Global environmental change has myriad influences on human health, and researchers are increasingly studying the connections between climate variation and health outcomes. Extreme heat events are becoming more frequent as the climate warms, leading to greater risk of heat-related illnesses and death1,2. Climate change also affects the transmission cycles of many infectious diseases and shifts the geographic distributions of important vector and host species3. Because climate is intimately connected with the hydrological cycle, changes in patterns of rainfall and resulting risks of flooding and drought influence the transmission of water-related diseases4. If the associations between environmental change and health outcomes can be elucidated, then monitoring climate variations can provide novel data on risk factors for environmentally sensitive diseases. These data can support the development of disease risk maps5,6, early warning systems for forecasting outbreaks of climate sensitive diseases7,8, and projections of the long-term effects that climate and land use change will have on human health9,10.
Earth-observing satellites produce an abundance of data that can be used in the study of human health. Measurements of reflected, emitted, and backscattered radiation track spatial and temporal variation in the environment, including vegetation, surface water, soil moisture, temperature, and precipitation. The resulting data provide information about habitats for vector and host species and environmental suitability for transmission of disease-causing pathogens11,12,13. Satellite remote sensing can also be used to map heat waves14, monitor air pollution15, and delineate human populations at risk of disease16. Most of these data are available at no cost and many have global coverage, making them particularly important for monitoring environmental health risks in low- and middle-income countries where the availability of ground-based environmental measurements is limited.

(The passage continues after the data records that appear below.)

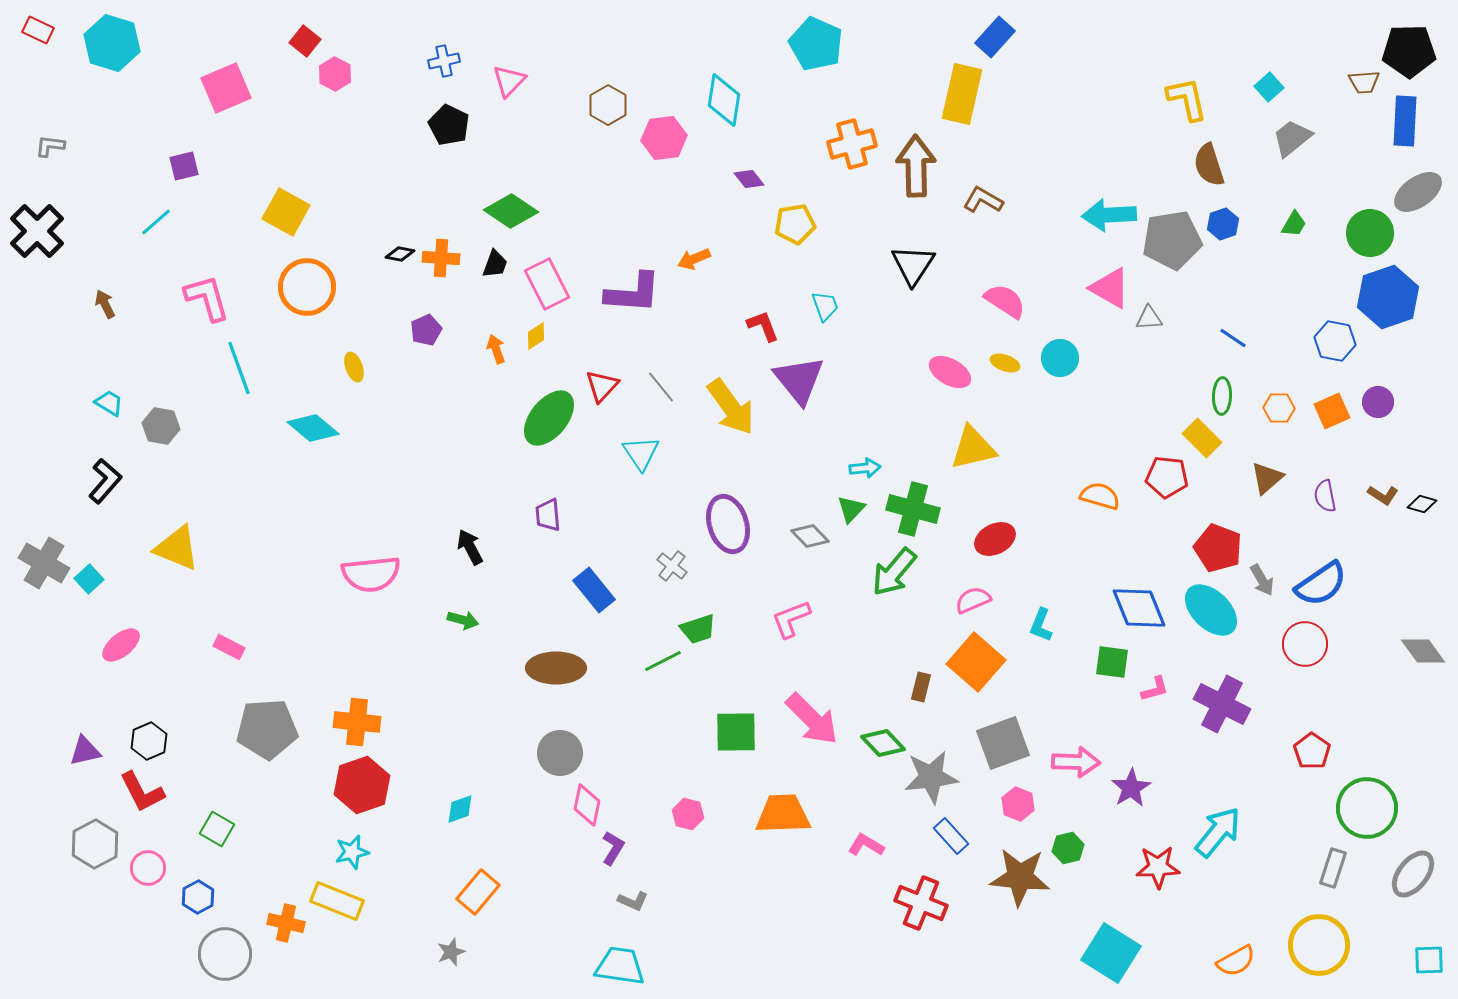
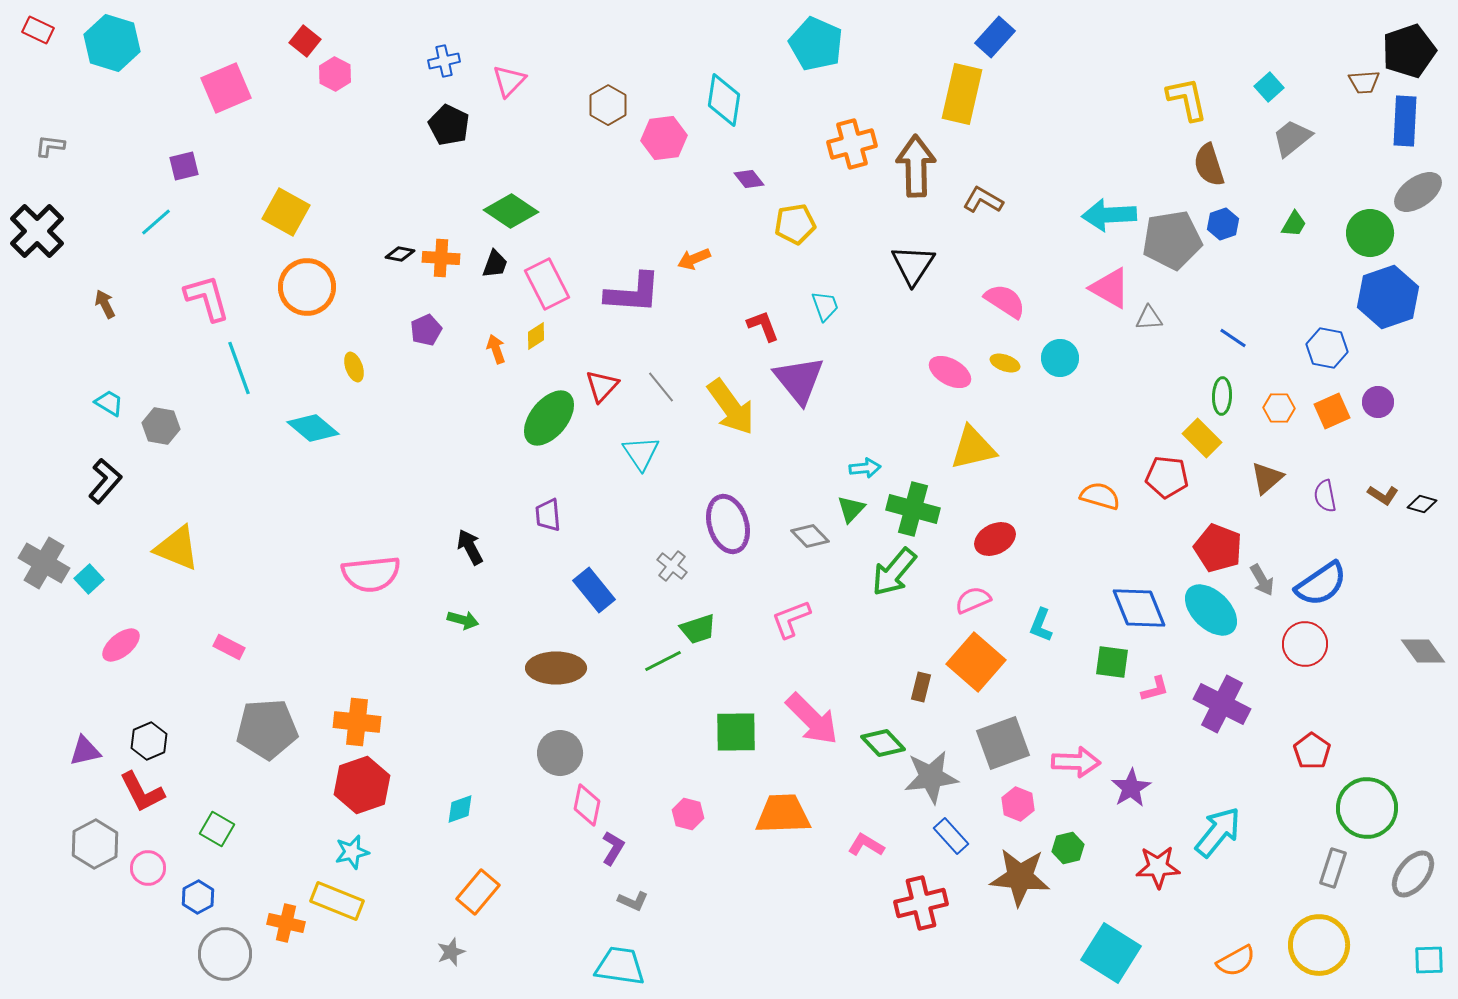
black pentagon at (1409, 51): rotated 18 degrees counterclockwise
blue hexagon at (1335, 341): moved 8 px left, 7 px down
red cross at (921, 903): rotated 36 degrees counterclockwise
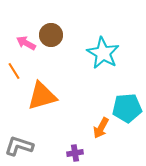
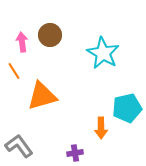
brown circle: moved 1 px left
pink arrow: moved 4 px left, 1 px up; rotated 54 degrees clockwise
cyan pentagon: rotated 8 degrees counterclockwise
orange arrow: rotated 30 degrees counterclockwise
gray L-shape: rotated 36 degrees clockwise
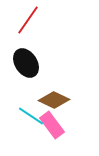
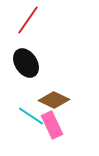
pink rectangle: rotated 12 degrees clockwise
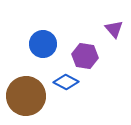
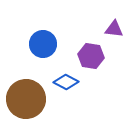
purple triangle: rotated 42 degrees counterclockwise
purple hexagon: moved 6 px right
brown circle: moved 3 px down
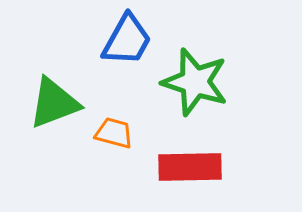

To implement climate services such as early warning systems for climate-sensitive diseases, it is essential to acquire, process, and integrate new data on a regular basis. Accessing geospatial environmental data requires navigating a vast landscape of available datasets, determining which are most suitable, and downloading large volumes of data. The data must be extracted from complex archive files, projected to new coordinate reference systems, processed to detect and fill data gaps, and summarized to generate relevant environmental indices at appropriate spatial and temporal scales17. Most epidemiological researchers and public health practitioners do not have expertise with satellite data and lack the necessary computational resources and specialized software. In many low- and middle-income countries, access to broadband internet is another barrier to working with large geospatial datasets18. There is a need for tools that facilitate the retrieval and use of satellite imagery for public health research and applications.
Cloud computing provides access to geospatial datasets along with processors, data storage, and software, as virtualized resources over the internet. Google Earth Engine (GEE) is a cloud-based system for analysis of satellite remote sensing and other gridded environmental data19. Computations are carried out via parallel processing in the Google Cloud, facilitating the analysis of very large datasets. A variety of data are available, including precipitation estimates, land surface temperature, and vegetation indices from Earth-observing satellites. Because data do not have to be downloaded, stored, and processed locally, GEE facilitates data access, processing, and summarization for end users with limited computational resources in low-bandwidth environments. GEE has used extensively for a variety of remote sensing applications, including public health20.
The goal of this study was to facilitate regular access to satellite data in support of the Epidemic Prognosis Incorporating Disease and Environmental Monitoring for Integrated Assessment (EPIDEMIA) malaria early warning project in Ethiopia21. To achieve this goal, we developed a GEE application called Retrieving Environmental Analytics for Climate and Health (REACH) to automate the required data processing steps and download results in a summarized format suitable for modeling malaria-environment relationships and predicting future malaria risk. We compared three different GEE implementations: 1) A data visualization and downloading tool with a menu-based user interface (UI) developed using the GEE code editor and JavaScript API, 2) An Earth Engine App that implemented this tool as a standalone web application, and 3) A Python package callable from other software to automate data processing and downloading. We assessed the strengths and limitations of each approach and considered how they can be extended to support other efforts to forecast climate-sensitive infectious diseases.